Choruses of “Huh?” and “Wha—?” filled the air. Even I went, “What text was that . . . ?” And then I realized why it sounded familiar and wished I was up there.
Kali grinned. “It’s a disarming charm, sir. It sends another wizard’s wand flying.”
Dante burst out laughing. “I didn’t think anybody would get that one right, Professor.”
The professor actually giggled as he rang the bell for Kali’s answer. “Well done, Kali. Do you know why I just asked a ridiculous question like that in the middle of an exam? And this is an aside, not part of the test.”
Kali shrugged, all six shoulders moving in unison. “Because you’re a big Harry Potter fan?”
“Yes, there is that. But what it’s supposed to demonstrate is that it’s important to keep up with trends and behaviors back on the Coil. And that it’s important to keep a sense of humor. Death can be a real downer.”
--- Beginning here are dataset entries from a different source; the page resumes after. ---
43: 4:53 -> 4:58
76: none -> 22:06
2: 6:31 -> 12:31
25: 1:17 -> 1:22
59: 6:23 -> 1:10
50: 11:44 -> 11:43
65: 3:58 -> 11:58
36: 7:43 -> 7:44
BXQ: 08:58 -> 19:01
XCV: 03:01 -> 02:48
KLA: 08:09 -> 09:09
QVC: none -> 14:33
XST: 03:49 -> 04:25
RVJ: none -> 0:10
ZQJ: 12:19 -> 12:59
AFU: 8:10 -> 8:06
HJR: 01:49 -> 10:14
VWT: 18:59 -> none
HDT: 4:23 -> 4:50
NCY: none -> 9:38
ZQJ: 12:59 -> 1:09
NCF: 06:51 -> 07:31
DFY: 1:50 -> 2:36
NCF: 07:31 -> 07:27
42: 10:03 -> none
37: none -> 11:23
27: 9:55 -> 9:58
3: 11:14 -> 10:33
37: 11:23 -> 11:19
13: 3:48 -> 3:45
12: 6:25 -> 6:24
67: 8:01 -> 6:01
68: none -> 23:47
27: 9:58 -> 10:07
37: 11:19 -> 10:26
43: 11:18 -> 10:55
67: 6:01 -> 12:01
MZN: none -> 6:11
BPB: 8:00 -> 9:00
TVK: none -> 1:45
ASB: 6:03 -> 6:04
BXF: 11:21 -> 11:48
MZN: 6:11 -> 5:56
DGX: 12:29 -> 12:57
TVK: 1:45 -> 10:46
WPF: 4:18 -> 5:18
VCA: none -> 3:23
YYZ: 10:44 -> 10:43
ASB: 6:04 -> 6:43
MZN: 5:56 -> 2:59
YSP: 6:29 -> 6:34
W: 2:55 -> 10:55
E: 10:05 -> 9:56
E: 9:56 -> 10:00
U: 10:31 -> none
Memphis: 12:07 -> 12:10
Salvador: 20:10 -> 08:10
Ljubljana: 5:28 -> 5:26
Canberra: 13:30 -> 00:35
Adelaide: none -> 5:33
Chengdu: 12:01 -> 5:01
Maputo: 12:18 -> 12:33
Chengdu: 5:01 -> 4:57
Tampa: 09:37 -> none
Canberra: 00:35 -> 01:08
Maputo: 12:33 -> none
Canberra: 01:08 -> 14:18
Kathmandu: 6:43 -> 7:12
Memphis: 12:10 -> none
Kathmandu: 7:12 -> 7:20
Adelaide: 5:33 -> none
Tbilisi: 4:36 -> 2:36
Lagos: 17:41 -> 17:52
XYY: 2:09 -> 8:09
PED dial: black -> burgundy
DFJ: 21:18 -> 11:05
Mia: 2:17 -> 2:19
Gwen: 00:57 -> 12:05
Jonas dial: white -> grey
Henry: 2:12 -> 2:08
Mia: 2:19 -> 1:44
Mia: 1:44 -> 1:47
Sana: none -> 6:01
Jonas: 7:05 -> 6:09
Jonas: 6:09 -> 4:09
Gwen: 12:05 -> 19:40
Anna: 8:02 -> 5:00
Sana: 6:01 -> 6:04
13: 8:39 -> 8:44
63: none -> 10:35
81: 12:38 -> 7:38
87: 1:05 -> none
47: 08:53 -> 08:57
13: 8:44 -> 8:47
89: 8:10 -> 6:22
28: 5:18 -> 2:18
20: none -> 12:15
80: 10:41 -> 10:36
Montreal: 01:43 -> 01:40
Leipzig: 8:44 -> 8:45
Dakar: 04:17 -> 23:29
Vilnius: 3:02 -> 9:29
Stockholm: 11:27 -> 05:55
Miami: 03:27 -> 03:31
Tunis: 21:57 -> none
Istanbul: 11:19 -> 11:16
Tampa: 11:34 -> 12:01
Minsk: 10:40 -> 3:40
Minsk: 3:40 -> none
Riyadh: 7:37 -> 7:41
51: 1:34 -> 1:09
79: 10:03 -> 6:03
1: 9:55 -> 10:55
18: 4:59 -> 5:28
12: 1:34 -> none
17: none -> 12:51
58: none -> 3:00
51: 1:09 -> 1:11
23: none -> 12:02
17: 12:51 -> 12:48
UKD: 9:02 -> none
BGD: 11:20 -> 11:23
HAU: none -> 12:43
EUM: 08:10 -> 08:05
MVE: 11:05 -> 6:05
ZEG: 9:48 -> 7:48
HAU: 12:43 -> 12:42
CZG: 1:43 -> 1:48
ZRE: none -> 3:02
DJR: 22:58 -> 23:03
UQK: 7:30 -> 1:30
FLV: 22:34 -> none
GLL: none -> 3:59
Professor Schotz looked over the heads of the three students at the front of the room, settling his gaze on me. When he continued, I had the sense he wasn’t talking to the entire group anymore.
“Ours is a depressing business at times. We have to deal with bargain breakers, rip people from the bosoms of loving families, and when we make friends here in Hell, often they leave just as we’re getting attached to them.” He smiled, raising his hands to embrace the entire class once again. “It’s important to make the most of your death. You only live . . . well, as many times as it takes.” He removed his glasses and polished them on his robe again, leaving a greasy smear on the dark fabric and not really cleaning the lenses at all.